Aïoli, ou plutôt Laradasse, comme on allait désormais l’appeler, s’empressa de devenir copain avec les oiseaux locaux. Il dormit dans les arbres, comata dans le bois de Glandorn, et contribua en douceur à l’harmonisation du Chaos dans la nature, sans plus se préoccuper de Gzor que de sa dernière paire de chaussettes.
Quant à Alatavern et Malaudo, ils disparurent des archives en même temps que de la vue de leurs trois camarades. L’espace d’un instant, ils furent au loin comme deux points bleu outremer, et puis ce fut fini. Nul ne sut jamais ce qu’ils étaient devenus. Certains avancèrent même l’hypothèse que Starwoman les avait éliminés à l’insu des deux autres.

J’achèverai mon exposé dans une missive ultérieure.

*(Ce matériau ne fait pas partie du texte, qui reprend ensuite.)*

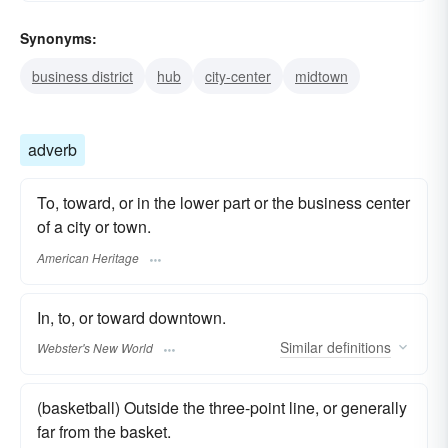
Synonyms:
business district
hub
city-center
midtown
adverb
To, toward, or in the lower part or the business center
of a city or town.
American Heritage
In, to, or toward downtown.
Similar
definitions
Webster's New World
(basketball) Outside the three-point line, or generally
far from the basket.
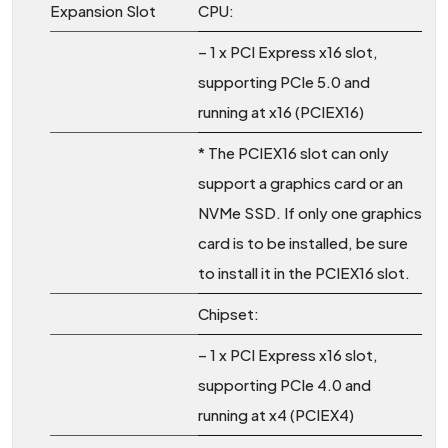
Expansion Slot
CPU:
– 1 x PCI Express x16 slot,
supporting PCIe 5.0 and
running at x16 (PCIEX16)
* The PCIEX16 slot can only
support a graphics card or an
NVMe SSD. If only one graphics
card is to be installed, be sure
to install it in the PCIEX16 slot.
Chipset:
– 1 x PCI Express x16 slot,
supporting PCIe 4.0 and
running at x4 (PCIEX4)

A suivre...

Nak’hua Thorp


[1A l’exception notable de Saïlentil et Suelenewing, dit la légende. Mais ceci est une autre histoire.

[2Les lenteurs administratives atteignent des records quand on a l’immortalité devant soi.

[3Amen.

[4Sans rancune ?

[5Une femme par ailleurs fort célèbre. Tout le monde a entendu parler de la marraine d’Oléron.

[6Chacun sait qu’un bon escadron d’élite doit compter cinq membres, surtout si son leader est vêtu de rouge ; mais ça marche aussi s’il est en blanc.

[7Ce que peu de gens savent, c’est que le sort d’écoute fut élaboré avec l’aide d’Oléron, et que c’est là l’origine de son surnom "Mitherrandir".